1. Did you sign up to have Accredo provide direct health care services?!
2. Why is it any of Accredo's business whether you have any of these documents? It is in the business of fulfilling prescriptions provided by YOUR health care professionals.
In sections 3 and 4 the "contract" discusses "Assignment of Benefits" and "Financial Responsibility". The language in #3 is pretty standard in that it seeks to assume the right to "claim, collect, and receive payment from any payor" providing coverage for its products and services. That would be your health insurance provider, such as Blue Cross/Blue Shield. However, my antennae were raised by the language in section 4 regarding assignment of charges to the patient if there is a problem with Accredo receiving payment. Many of these specialty meds for ongoing treatment of chronic conditions or life threatening illnesses, such as cancer, cost thousands and these expenses can potentially bankrupt a family if not covered. My bolding below:
"I understand that I am financially responsible for all products and services rendered by Accredo. I understand that if patient has no third party payor coverage for a product or services or the payor fails to pay, the undersigned accepts full financial responsibility for the incurred charges. I also understand that Accredo is available to help answer my questions regarding my payor benefits and my account status."An example of why this clause is not clear -- I recently had a run-in with a threat from this 800-pound gorilla when, somehow, their records showed that I was simultaneously prescribed Enbrel and Orencia, two biologics that are never taken together, and both are expensive. I was, under my rheumatologist's care, trying each out, one at a time, to see which therapy was best handling my rheumatoid arthritis (RA). I received a threatening snail mail from Accredo telling me I owed the entire cost of the prescription. My doctor had canceled the Enbrel and ordered the Orencia digitally, in my presence, from the doctor's office. It was an administrative screw up somewhere along the line, but the responsibility to resolve it fell at my doorstep. I had to call my doctor's office and have them scramble to contact the Accredo rep so the dogs would be called off, and that I could receive the Orencia delivery in time.
Under this new clause, it's conceivable that along with this letter, you could receive an invoice from Accredo to pay up. You then have to sit with this aging invoice out there, potentially damaging your credit rating while you resolve where the administrative problem has gone wrong. Yet another reason to have an attorney confirm whether you, the patient, are going to be on the hook for more than you bargained for.

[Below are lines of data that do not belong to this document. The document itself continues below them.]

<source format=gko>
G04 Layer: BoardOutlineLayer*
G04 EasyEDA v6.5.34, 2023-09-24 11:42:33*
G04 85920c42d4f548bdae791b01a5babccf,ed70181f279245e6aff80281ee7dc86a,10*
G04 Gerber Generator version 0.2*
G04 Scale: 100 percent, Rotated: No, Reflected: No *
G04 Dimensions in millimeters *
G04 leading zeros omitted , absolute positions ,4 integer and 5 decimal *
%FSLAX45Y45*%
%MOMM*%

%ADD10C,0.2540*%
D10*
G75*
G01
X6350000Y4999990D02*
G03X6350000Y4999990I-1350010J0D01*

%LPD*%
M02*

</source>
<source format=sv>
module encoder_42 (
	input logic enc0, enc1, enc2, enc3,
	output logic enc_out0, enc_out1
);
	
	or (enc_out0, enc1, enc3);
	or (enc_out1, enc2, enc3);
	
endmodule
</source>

- Think about how many people received this document who may have signed it and returned it without really reading it.
- Think about how many people may not have adequate medical or legal literacy to understand what ExpressScripts/Accredo is asking them for.

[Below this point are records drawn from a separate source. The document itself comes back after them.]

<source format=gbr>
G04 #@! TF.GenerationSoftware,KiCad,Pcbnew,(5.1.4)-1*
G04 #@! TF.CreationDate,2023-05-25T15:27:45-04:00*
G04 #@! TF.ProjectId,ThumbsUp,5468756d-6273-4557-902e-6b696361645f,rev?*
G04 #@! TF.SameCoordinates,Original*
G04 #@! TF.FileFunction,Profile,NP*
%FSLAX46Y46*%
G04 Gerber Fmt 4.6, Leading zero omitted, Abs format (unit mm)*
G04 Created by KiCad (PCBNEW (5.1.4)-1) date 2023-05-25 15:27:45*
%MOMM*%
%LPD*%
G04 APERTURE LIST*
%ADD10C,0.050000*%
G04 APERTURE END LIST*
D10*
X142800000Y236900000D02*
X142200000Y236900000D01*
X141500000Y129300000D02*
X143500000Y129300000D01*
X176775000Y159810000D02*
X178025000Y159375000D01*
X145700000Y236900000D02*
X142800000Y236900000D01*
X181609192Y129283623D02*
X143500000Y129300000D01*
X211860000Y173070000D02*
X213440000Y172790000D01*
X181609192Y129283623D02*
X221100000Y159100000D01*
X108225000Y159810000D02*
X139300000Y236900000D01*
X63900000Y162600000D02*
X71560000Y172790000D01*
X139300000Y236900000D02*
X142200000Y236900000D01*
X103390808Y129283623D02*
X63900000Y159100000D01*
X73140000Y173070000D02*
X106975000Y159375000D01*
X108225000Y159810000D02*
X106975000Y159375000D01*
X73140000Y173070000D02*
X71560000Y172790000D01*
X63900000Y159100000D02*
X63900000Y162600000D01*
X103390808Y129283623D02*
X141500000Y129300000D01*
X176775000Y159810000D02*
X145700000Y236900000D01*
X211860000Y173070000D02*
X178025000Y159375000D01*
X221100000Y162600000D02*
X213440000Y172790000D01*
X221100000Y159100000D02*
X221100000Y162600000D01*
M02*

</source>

- Think of the doctors and health care professionals of the patient who will have to deal with the hand of ExpressScripts/Accredo interfering with health care decisions for their patients.

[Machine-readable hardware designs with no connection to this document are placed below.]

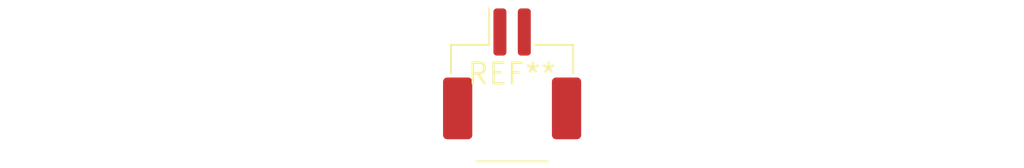
<source format=kicad_pcb>
(kicad_pcb (version 20240108) (generator pcbnew)

  (general
    (thickness 1.6)
  )

  (paper "A4")
  (layers
    (0 "F.Cu" signal)
    (31 "B.Cu" signal)
    (32 "B.Adhes" user "B.Adhesive")
    (33 "F.Adhes" user "F.Adhesive")
    (34 "B.Paste" user)
    (35 "F.Paste" user)
    (36 "B.SilkS" user "B.Silkscreen")
    (37 "F.SilkS" user "F.Silkscreen")
    (38 "B.Mask" user)
    (39 "F.Mask" user)
    (40 "Dwgs.User" user "User.Drawings")
    (41 "Cmts.User" user "User.Comments")
    (42 "Eco1.User" user "User.Eco1")
    (43 "Eco2.User" user "User.Eco2")
    (44 "Edge.Cuts" user)
    (45 "Margin" user)
    (46 "B.CrtYd" user "B.Courtyard")
    (47 "F.CrtYd" user "F.Courtyard")
    (48 "B.Fab" user)
    (49 "F.Fab" user)
    (50 "User.1" user)
    (51 "User.2" user)
    (52 "User.3" user)
    (53 "User.4" user)
    (54 "User.5" user)
    (55 "User.6" user)
    (56 "User.7" user)
    (57 "User.8" user)
    (58 "User.9" user)
  )

  (setup
    (pad_to_mask_clearance 0)
    (pcbplotparams
      (layerselection 0x00010fc_ffffffff)
      (plot_on_all_layers_selection 0x0000000_00000000)
      (disableapertmacros false)
      (usegerberextensions false)
      (usegerberattributes false)
      (usegerberadvancedattributes false)
      (creategerberjobfile false)
      (dashed_line_dash_ratio 12.000000)
      (dashed_line_gap_ratio 3.000000)
      (svgprecision 4)
      (plotframeref false)
      (viasonmask false)
      (mode 1)
      (useauxorigin false)
      (hpglpennumber 1)
      (hpglpenspeed 20)
      (hpglpendiameter 15.000000)
      (dxfpolygonmode false)
      (dxfimperialunits false)
      (dxfusepcbnewfont false)
      (psnegative false)
      (psa4output false)
      (plotreference false)
      (plotvalue false)
      (plotinvisibletext false)
      (sketchpadsonfab false)
      (subtractmaskfromsilk false)
      (outputformat 1)
      (mirror false)
      (drillshape 1)
      (scaleselection 1)
      (outputdirectory "")
    )
  )

  (net 0 "")

  (footprint "Molex_CLIK-Mate_502585-0270_1x02-1MP_P1.50mm_Horizontal" (layer "F.Cu") (at 0 0))

)

</source>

- What do organizations like the American Medical Association think about ExpressScripts/Accredo's "contract" with its customers?
UPDATE: 3:00 PM: ExpressScripts responded with this Tweet:
I'm not sure what "we're on it" means, other than re-tooling the legalese to make it even harder for the consumer to understand the screwing they will get if they sign this contract. I eagerly await a response of substance. I'm sure thousands of these contracts have already mailed and some already returned. What will become of those?